» EXERCISE
Copy each line from the data that has the word "pendolari" in it.

» SUPPLIED MATERIAL
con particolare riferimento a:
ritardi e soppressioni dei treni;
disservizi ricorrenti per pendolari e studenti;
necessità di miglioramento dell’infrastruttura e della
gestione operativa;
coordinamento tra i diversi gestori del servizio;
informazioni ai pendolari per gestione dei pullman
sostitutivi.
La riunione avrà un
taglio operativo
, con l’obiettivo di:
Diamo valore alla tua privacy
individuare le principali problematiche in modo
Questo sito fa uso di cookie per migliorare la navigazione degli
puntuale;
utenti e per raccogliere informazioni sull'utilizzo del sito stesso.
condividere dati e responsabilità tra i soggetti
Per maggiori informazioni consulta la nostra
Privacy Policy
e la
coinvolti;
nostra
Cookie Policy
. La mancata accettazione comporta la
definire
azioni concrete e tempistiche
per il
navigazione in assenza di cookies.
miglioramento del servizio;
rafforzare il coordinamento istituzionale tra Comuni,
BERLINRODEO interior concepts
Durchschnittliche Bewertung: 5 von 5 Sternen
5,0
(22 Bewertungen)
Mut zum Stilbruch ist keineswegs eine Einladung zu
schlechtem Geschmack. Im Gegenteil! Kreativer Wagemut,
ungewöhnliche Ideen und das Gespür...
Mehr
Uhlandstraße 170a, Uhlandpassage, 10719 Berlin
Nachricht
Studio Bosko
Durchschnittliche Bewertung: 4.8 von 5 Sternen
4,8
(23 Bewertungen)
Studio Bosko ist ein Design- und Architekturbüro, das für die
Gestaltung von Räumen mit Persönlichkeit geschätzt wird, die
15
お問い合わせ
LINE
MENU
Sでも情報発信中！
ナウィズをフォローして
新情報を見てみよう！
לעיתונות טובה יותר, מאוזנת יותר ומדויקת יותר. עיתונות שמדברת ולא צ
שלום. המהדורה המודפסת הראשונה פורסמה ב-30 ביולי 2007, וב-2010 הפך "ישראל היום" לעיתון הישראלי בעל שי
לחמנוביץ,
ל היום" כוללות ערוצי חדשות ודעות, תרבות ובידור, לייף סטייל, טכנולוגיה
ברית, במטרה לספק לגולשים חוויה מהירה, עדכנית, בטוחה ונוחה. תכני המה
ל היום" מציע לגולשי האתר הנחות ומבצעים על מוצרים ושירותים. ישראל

» THE ANSWER
disservizi ricorrenti per pendolari e studenti;
informazioni ai pendolari per gestione dei pullman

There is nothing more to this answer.